The Power of Coaching: Not Just for the C-Suite
When you step into leadership, nobody tells you how much you're expected to carry alone.
Early in a leadership role, you're managing people, navigating underperforming team members, building trust and credibility, trying to think and act strategically — often all at the same time. When it gets complicated (spoiler alert, it always is), the expectation is that you handle the tricky bits quietly, behind the scenes, without showing that you're figuring it out as you go — because your team, colleagues, and peers are watching your every move. Or at least that's what it feels like. It's a heavy and stressful load to carry.
I've been there. A new manager, managing remotely post-Covid, onboarding new team members and navigating performance issues. I don't remember an exact moment where I thought it's what I need. I just remember the stress. The sheer, relentless weight of it.
A white space.
Not another meeting. Not a manager or colleague who was doing their best but was too close to the situation to be truly objective.
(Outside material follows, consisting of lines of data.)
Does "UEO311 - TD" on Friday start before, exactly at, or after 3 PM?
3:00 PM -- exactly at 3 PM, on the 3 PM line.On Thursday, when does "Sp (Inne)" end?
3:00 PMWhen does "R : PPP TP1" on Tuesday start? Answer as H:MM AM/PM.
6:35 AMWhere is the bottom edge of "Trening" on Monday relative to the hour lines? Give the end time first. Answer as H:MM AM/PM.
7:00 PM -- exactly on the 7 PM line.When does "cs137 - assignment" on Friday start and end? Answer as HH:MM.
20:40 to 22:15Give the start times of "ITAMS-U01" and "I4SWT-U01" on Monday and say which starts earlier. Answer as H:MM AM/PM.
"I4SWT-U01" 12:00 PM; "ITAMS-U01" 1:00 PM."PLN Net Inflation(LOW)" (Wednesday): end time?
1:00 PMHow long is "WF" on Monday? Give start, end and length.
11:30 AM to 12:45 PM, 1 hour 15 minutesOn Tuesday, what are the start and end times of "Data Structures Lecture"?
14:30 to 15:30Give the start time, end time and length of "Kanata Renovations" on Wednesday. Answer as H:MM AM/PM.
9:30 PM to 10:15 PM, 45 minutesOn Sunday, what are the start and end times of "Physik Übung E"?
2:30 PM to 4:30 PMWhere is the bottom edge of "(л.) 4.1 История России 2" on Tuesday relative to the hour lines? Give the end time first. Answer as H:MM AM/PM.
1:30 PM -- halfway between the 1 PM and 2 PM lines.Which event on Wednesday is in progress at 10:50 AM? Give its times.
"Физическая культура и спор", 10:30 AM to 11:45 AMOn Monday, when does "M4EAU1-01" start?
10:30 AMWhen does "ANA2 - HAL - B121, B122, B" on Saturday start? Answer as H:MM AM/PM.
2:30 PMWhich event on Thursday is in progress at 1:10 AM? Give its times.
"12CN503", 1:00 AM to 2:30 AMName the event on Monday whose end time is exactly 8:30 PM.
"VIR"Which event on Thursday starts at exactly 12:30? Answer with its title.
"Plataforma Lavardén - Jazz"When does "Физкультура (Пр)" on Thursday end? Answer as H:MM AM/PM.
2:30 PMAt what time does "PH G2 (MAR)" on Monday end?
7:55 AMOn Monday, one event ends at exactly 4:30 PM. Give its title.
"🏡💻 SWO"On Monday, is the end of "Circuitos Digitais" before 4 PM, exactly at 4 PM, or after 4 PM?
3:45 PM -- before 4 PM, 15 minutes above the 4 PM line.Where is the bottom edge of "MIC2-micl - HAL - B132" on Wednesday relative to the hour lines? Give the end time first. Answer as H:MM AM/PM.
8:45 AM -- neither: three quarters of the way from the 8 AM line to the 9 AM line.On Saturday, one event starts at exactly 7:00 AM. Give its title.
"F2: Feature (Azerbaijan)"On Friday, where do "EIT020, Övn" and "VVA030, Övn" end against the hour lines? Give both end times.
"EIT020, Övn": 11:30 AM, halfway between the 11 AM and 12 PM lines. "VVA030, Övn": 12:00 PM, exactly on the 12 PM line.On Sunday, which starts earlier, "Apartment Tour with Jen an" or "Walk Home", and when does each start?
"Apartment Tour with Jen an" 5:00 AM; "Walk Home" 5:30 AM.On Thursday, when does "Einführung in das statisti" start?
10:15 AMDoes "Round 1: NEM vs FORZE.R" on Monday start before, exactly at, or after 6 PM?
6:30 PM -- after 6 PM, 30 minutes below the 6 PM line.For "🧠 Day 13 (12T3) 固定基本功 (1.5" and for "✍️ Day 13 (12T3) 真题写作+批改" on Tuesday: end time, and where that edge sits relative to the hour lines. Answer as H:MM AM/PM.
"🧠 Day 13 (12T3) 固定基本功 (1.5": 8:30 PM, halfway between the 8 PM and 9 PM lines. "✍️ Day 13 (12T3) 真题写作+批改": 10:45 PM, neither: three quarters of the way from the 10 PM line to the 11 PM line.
A protected, golden hour — away from the noise — where what actually mattered could surface. Where I could explore what I was really worried about. What if I get it wrong? What if I make a mistake and we're sued? What if it looks like I have no idea what I'm doing? What if they don't like or respect me? An hour where I could think and talk as Laura without performing. Where someone who has stood in my shoes would challenge me without an agenda.
That is coaching.
Over the years, I've observed that this phase of leadership is often the least supported, and the level of support rarely matches the challenge. Companies invest heavily in developing their most senior people — and it makes sense, they're driving the strategy which drives the top and bottom lines — but first and second-time leaders, the ones closest to the teams delivering the work, managing the customers, absorbing pressure from every direction, making decisions that affect real careers, real cultures, and real lives, are largely left to figure it out alone.
Their managers mean well. But they're stretched. The time for a genuine, unhurried conversation about how someone is really leading — not just what they're delivering — rarely materialises. The default becomes: watch, observe, make mistakes quietly, and hope the instincts develop in time.
Some people do figure it out. But it takes longer than it needs to, and costs more than it should. Time, stress, worry.
I hear it often: I'm not sure how coaching could help me. It feels vague and I don't know what I'll get for my money. I get it. I was that person once too. But coaching isn't vague — it's one of the most specific and practical things you can do for yourself as a leader. It gives you clarity you can't always access alone: on what's really going on, what's getting in the way, and what to do next. In your own time, in your own style.
The leaders I work with in Leaders Hours rarely arrive knowing exactly what they need. They arrive knowing something needs to change.
They leave knowing what to do about it. What could be more powerful than that?